El actual gobierno transita su tercer año cabizbajo. Derrotado desde el plebiscito de 2022, intenta sacar adelante sus eternas reformas transformadoras, pero lo hace carente de apoyo parlamentario y ciudadano. Su gobierno, gris en resultados y triste en gestión política, se aferra como náufrago a su madera flotante de ciertos proyectos con los que busca trascender. Y es que la avidez por llenar su legado con algo distinto que las hoy controvertidas 40 horas y las sucesivas derrotas se vuelve cada día mayor. ¿Qué quedará de este Gobierno para las generaciones futuras cuando Gabriel Boric deje La Moneda el 11 de marzo de 2026?
Boric, el presidente joven, irreverente y magallánico, ha ido mutando. Comenzó prometiendo que la política sería por fin, y luego de décadas perdidas y regaladas al capital, una herramienta transformadora y llena de ética. En ese esfuerzo, su gobierno se cruzó con la fuerza aparentemente incontenible de la Convención Constitucional. Y no trepidaron en subirse en ella. Fue ese apoyo acrítico a lo que parecía como negocio seguro —que describieron como condición para materializar su programa— su propio punto de inflexión. La realidad siempre se encarga de imponerse.

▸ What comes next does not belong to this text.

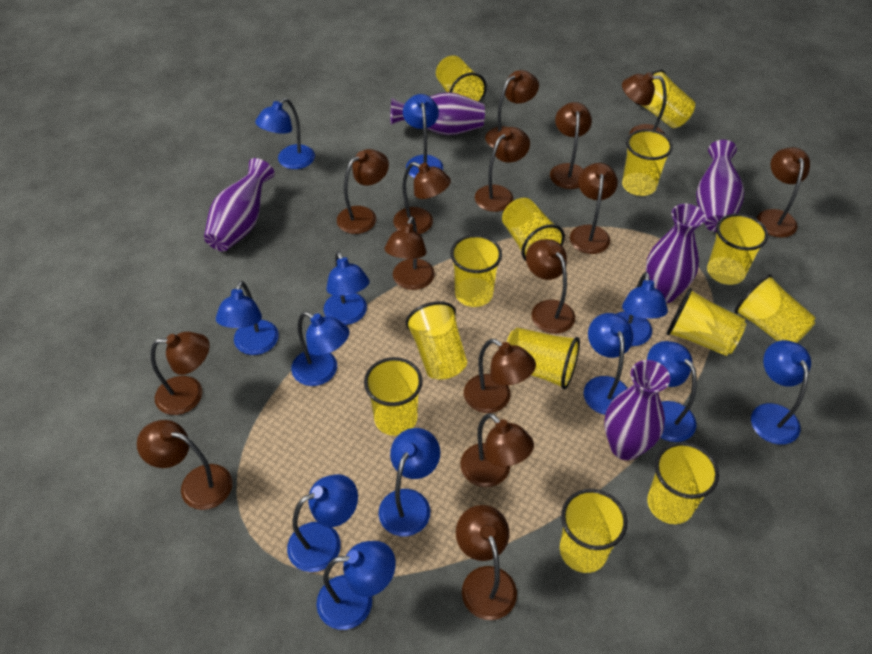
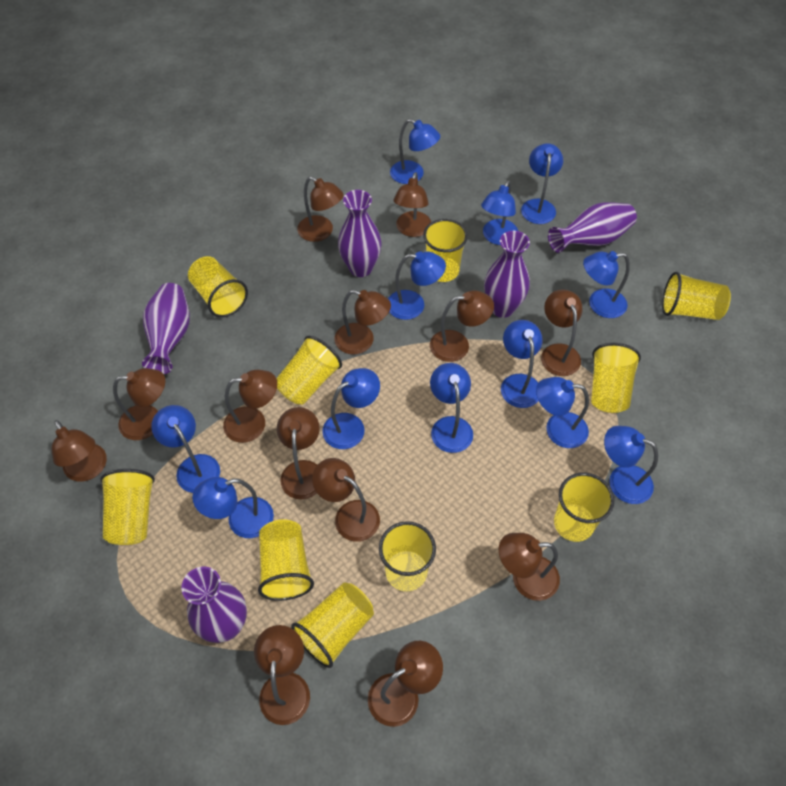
brown lamp: [137,420,232,510] [150,332,210,415] [337,149,389,234] [385,216,435,290] [393,162,451,234] [456,505,517,620] [460,413,534,487] [464,339,536,413] [475,127,530,212] [485,70,539,148] [526,239,575,334] [550,102,592,189] [570,163,618,254] [622,72,667,134] [757,147,810,238] = 15 -> [51,420,107,482] [113,368,165,440] [223,369,277,443] [254,625,310,725] [277,407,320,499] [297,176,344,242] [312,458,380,542] [335,290,391,354] [368,641,443,727] [393,172,431,237] [430,290,494,362] [499,533,560,601] [541,289,583,376] = 13
yellow cup: [364,357,423,436] [406,301,467,380] [436,55,487,102] [450,235,502,307] [502,198,565,261] [507,327,580,389] [560,489,628,573] [622,129,673,196] [636,69,695,128] [647,442,719,524] [667,288,746,356] [707,214,768,285] [734,274,816,343] = 13 -> [100,469,155,545] [188,256,248,317] [258,519,314,601] [276,336,342,405] [291,582,374,668] [379,521,436,592] [423,219,468,282] [554,473,614,542] [591,343,641,413] [662,272,731,320] = 10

Desde entonces, la sabiduría del pueblo chileno se ha encargado de transmitirle a gritos el camino que debe seguir, pero los tapones frenteamplistas le impiden escuchar el clamor popular.
En este aciago escenario, el Presidente tiene ante él la posibilidad de pasar a la historia, aunque de un modo distinto al que se imaginó. Es la gracia de la política, arte que Boric comprende y domina como pocos. Ella revuelve escenarios, genera incertidumbres y ofrece encrucijadas. Y mientras el político histérico las ve como dramas definitivos, el político hábil las ve como oportunidades. Sinceramente, cuesta entender cómo un político ducho, como lo es Gabriel Boric, no ve la oportunidad que tiene ante sus ojos de ser el reformador del sistema político. El mismo que le ha impedido —por supuesto, entre otros factores, como sus propias ideas— sacar adelante sus reformas. El mismo que no deja a este país procesar reformas sensibles para la ciudadanía, y que nos tiene sumidos en la neutralización. El mismo que, si se cambia, lo ayudaría a consolidar su ahora principal proyecto: un polo progresista de largo aliento.
En lugar de tomar esta opción, el Presidente Boric opta por boicotear sus posibles logros, y con una actitud propia de mercader matonesco, echa por la borda la reforma a los partidos sujetando como moneda de cambio la legislación de pensiones y del pacto fiscal.
Dirán que la política se trata de negociar. Y razón tendrán. Pero un presidente no puede sujetar, de ese modo, este tipo de asuntos. Por la fuerza y la presión no logrará nada. Y de la nada — que es su gran pesadilla cuando sueña con su legado— se sabe bien que nada sale.
Cristián Stewart es Director ejecutivo de IdeaPaís. Columna publicada en La Segunda, el 25 de abril.